# EXCERPTED RECORDS
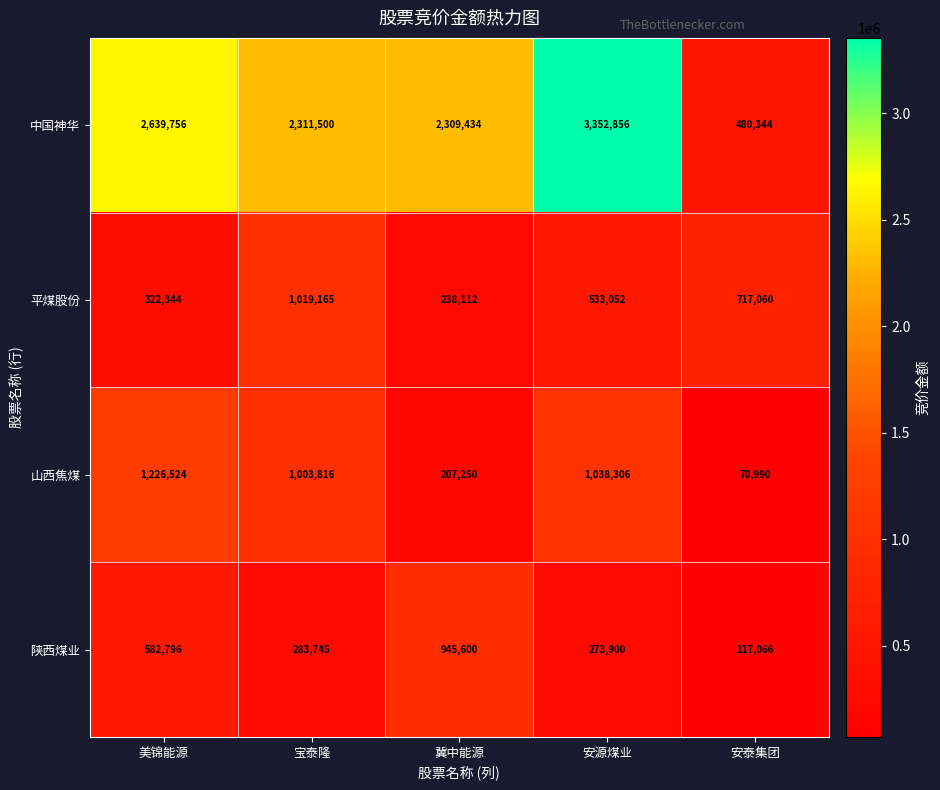

What is the difference between the second highest and minimum values in the 中国神华 series?

2159412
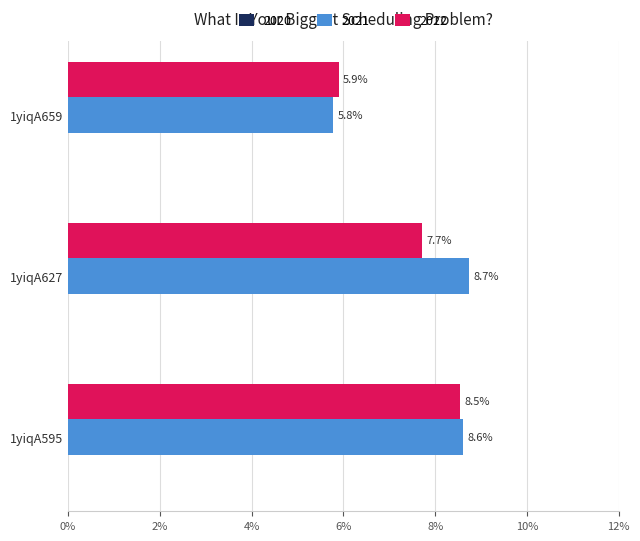

Is the value of 2021 at 1yiqA659 greater than the value of 2022 at 1yiqA659?

No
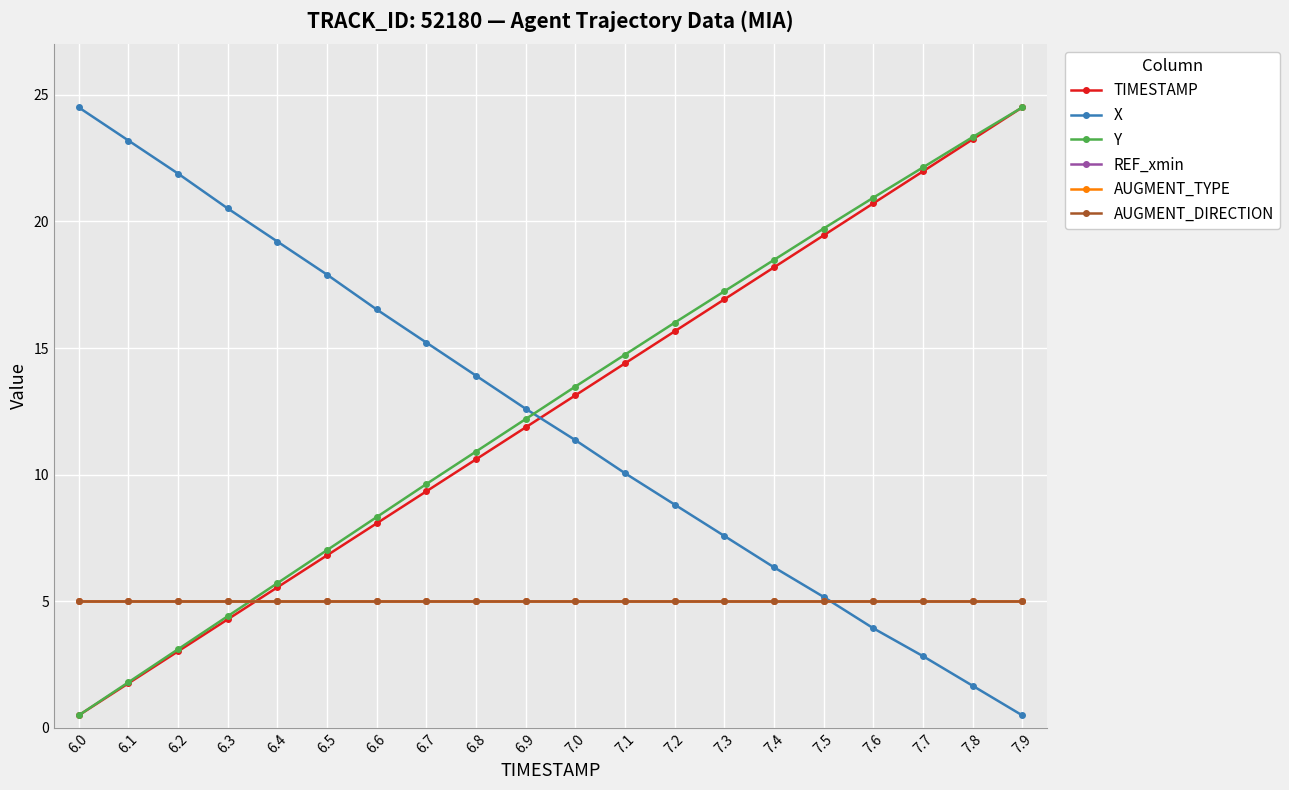

What is the total value across all series at 6.5?

46.7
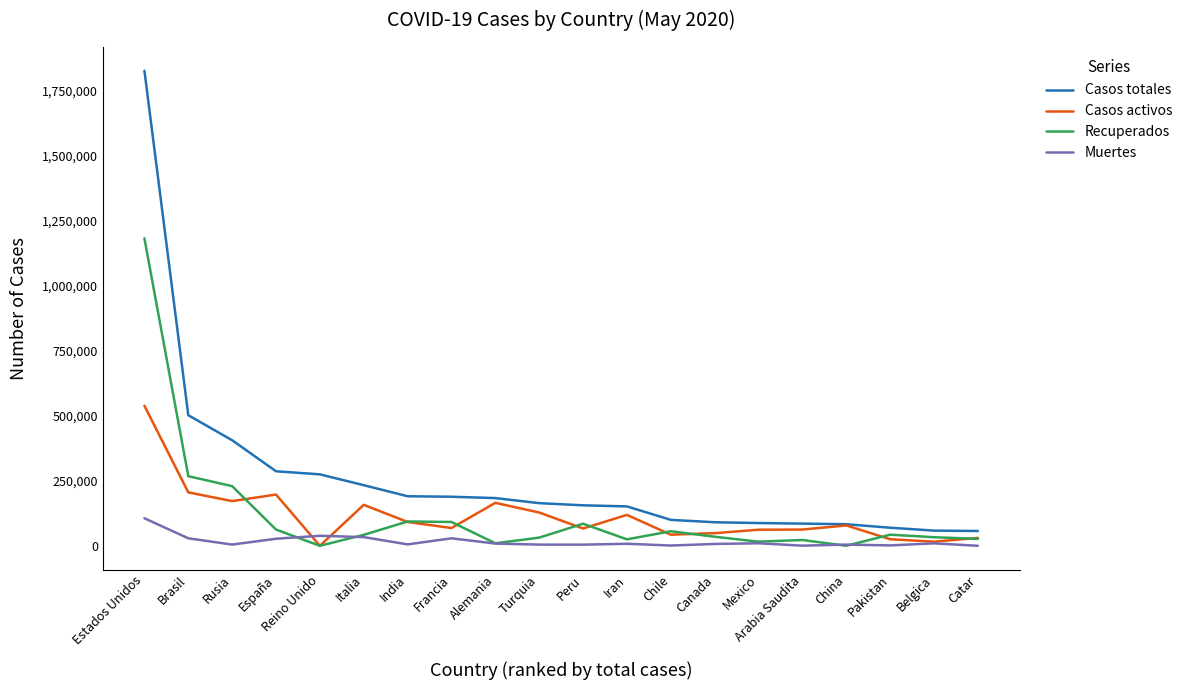

What is the approximate value of Recuperados at España?

62424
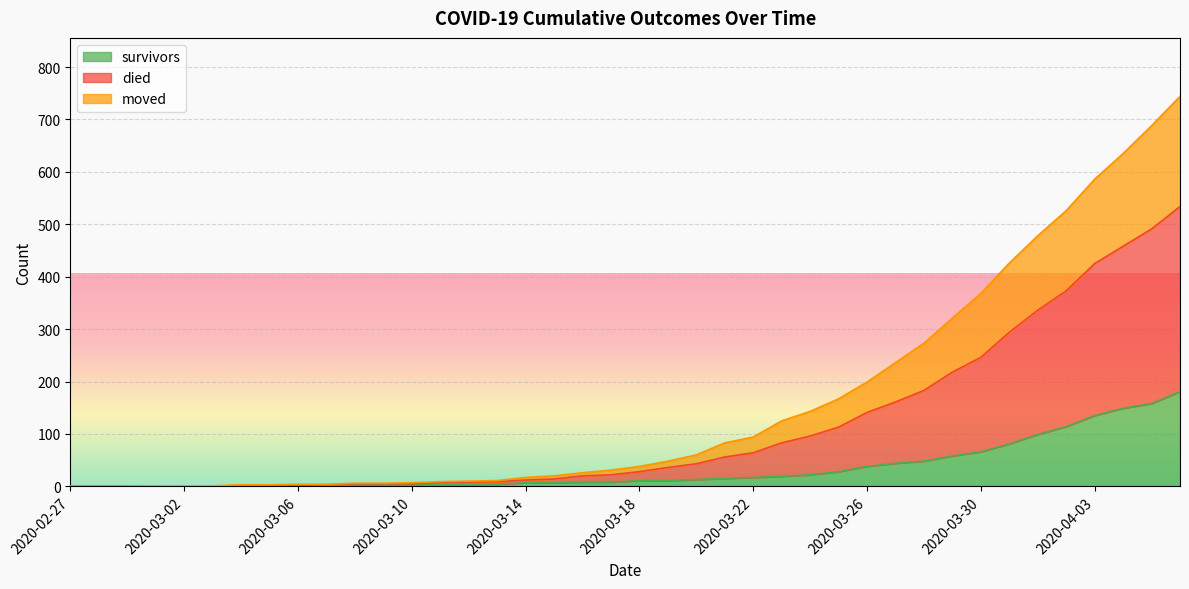

Rank the series by their maximum value, from lowest to highest.

survivors, moved, died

# WORK ORDER
Can you retype every one of the records above word for word, leaving out the pictures?

# RESULT
What is the difference between the second highest and minimum values in the 中国神华 series?

2159412

Is the value of 2021 at 1yiqA659 greater than the value of 2022 at 1yiqA659?

No

What is the total value across all series at 6.5?

46.7

What is the approximate value of Recuperados at España?

62424

Rank the series by their maximum value, from lowest to highest.

survivors, moved, died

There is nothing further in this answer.